I don’t read a lot of contemporary YA, so these books are often hit-or-miss for me. I’m also not much of an “issues book” person, so reading a novel focused almost entirely on grief was a risk. I was drawn in by the beautiful cover, however, and the promise that music would play a large role. (That sounds fun and uplifting, right?) My first impression upon finishing was “That wasn’t nearly as bad as I was expecting.” Further reflection, however, revealed that I actually liked many parts of the book, almost against my own self-destructive assumption that I probably wouldn’t.
There are a few nit-picky things about the book that bothered me:
- None of the band names seemed that great to me, including the focus of the book, “Unraveling Lovely.”
- The music featured/referenced was basically all made-up local bands and their songs, which made it harder to relate to or get invested in.
- For some reason people at this high school didn’t know someone at their school had died in a car crash. Those things are BIG NEWS at most schools, with assemblies, memorials, offered counseling, etc.

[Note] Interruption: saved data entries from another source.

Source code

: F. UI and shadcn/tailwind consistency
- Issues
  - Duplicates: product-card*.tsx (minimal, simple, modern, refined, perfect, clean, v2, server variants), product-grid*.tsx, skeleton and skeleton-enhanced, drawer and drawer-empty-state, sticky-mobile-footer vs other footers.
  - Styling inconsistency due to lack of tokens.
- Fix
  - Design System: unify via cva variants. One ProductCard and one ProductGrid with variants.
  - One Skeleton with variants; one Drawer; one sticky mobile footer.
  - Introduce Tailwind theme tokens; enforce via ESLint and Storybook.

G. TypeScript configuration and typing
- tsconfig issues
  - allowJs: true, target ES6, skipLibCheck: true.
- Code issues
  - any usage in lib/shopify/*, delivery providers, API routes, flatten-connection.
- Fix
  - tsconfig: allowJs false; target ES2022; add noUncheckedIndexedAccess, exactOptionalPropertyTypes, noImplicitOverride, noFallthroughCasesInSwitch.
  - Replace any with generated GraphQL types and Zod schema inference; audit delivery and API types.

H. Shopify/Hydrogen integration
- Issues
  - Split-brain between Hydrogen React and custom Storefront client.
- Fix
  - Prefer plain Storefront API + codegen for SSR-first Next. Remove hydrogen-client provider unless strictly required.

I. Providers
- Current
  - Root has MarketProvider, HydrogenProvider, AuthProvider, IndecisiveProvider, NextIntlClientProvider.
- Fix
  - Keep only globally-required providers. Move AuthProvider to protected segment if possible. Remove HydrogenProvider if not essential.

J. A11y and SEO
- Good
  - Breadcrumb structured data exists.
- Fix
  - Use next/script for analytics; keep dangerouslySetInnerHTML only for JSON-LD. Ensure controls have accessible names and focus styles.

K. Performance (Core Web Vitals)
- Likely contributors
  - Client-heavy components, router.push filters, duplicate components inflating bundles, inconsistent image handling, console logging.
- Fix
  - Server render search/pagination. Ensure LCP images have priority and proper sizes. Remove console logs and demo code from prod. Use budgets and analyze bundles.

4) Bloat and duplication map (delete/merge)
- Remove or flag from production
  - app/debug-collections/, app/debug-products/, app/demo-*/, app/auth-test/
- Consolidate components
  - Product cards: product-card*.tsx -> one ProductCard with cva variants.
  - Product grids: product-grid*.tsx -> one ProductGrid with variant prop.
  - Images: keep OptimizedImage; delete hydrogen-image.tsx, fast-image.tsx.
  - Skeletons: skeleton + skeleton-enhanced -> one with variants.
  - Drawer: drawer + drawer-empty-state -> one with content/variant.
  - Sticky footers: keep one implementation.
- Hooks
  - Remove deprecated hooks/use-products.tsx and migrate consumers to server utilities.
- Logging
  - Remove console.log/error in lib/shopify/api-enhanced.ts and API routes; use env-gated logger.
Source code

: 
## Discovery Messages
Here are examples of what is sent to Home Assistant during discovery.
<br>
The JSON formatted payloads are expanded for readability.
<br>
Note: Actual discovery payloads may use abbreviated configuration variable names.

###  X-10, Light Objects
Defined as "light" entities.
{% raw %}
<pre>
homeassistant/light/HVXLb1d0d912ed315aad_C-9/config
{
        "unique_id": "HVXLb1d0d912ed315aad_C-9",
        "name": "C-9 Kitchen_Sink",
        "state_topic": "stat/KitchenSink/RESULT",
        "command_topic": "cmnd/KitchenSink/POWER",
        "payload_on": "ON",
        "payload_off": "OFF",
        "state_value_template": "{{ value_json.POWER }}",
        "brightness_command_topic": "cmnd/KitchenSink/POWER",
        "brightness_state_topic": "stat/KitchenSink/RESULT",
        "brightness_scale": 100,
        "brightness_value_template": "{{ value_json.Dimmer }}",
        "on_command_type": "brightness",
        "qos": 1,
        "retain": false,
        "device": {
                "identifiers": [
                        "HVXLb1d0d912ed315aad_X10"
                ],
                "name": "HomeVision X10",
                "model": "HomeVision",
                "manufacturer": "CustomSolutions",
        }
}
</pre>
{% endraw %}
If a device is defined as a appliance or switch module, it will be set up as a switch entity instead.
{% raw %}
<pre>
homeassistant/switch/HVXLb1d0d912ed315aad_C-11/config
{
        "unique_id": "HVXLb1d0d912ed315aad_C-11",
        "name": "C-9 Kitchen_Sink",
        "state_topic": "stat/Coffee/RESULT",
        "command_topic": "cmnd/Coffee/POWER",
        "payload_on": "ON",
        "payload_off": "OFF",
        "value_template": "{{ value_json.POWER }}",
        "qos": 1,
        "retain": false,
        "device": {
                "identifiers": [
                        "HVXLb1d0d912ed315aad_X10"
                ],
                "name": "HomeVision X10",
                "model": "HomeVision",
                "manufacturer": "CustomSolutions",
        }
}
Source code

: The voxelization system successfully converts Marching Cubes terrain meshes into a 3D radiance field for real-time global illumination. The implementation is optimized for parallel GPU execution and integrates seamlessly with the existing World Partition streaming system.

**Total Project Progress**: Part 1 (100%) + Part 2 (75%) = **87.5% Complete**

- The author was probably actually sincere, but sometimes the book just seemed trying a little too hard with the “therapy is good” and “we all deal with grief in different ways” messages. I like the message, but it could have been more subtle and less like a public service announcement.
However, none of these things are big enough to say that the book as a whole isn’t good. In fact, I think the book is rather good. There are other places where I could almost see the seams of the book, the places where I imagine Woodfolk sitting down and thinking “I will now make this character have a character arc by doing x and y.” However, that’s a sign of thoughtful writing, if not flawless writing, and it’s something most authors tend to iron out as they continue writing, so I think Woodfolk’s future looks very bright.
And, on the whole, I did think the book had great, complex characterization. This is a book where I realize I don’t need to “relate to” or “approve of” or always even “like” the characters to appreciate them as characters. I mean, a good third of the book is premised on people being cut to the core by the death of a guy who cheated on them (yes, cheated on multiple people, who are ALL sad about losing his love). I don’t get it, but I’m sure it happens.
Ultimately, whatever failings the characters in the book may have, part of the point is that these things do not define them. People are complicated, multi-faceted. We all have flaws, but we also have good parts—and it’s possible for us to pick ourselves up and move on after both our own failings and after external tragedies. I kind of wanted the book to work in the title “The Beauty That Remains” into some profound statement about all of this because I think it would have been perfect and not actually heavy-handed, but it never did. The point was made a bit more subtly.
Overall, I enjoyed the book. I admit I don’t think it’s going to be one of my favorites of the year, but it was different and thoughtful, and I had a good time going on different journeys with the large cast of characters.
Content Note: We’ve been talking on the blog recently about whether YA is maturing, so for people looking for recs for teens, I would say this book is probably for older teens. It features sex, drugs, alcohol abuse, suicide, and a leaked sex tape—which people in the high school seem to think is kind of no big deal.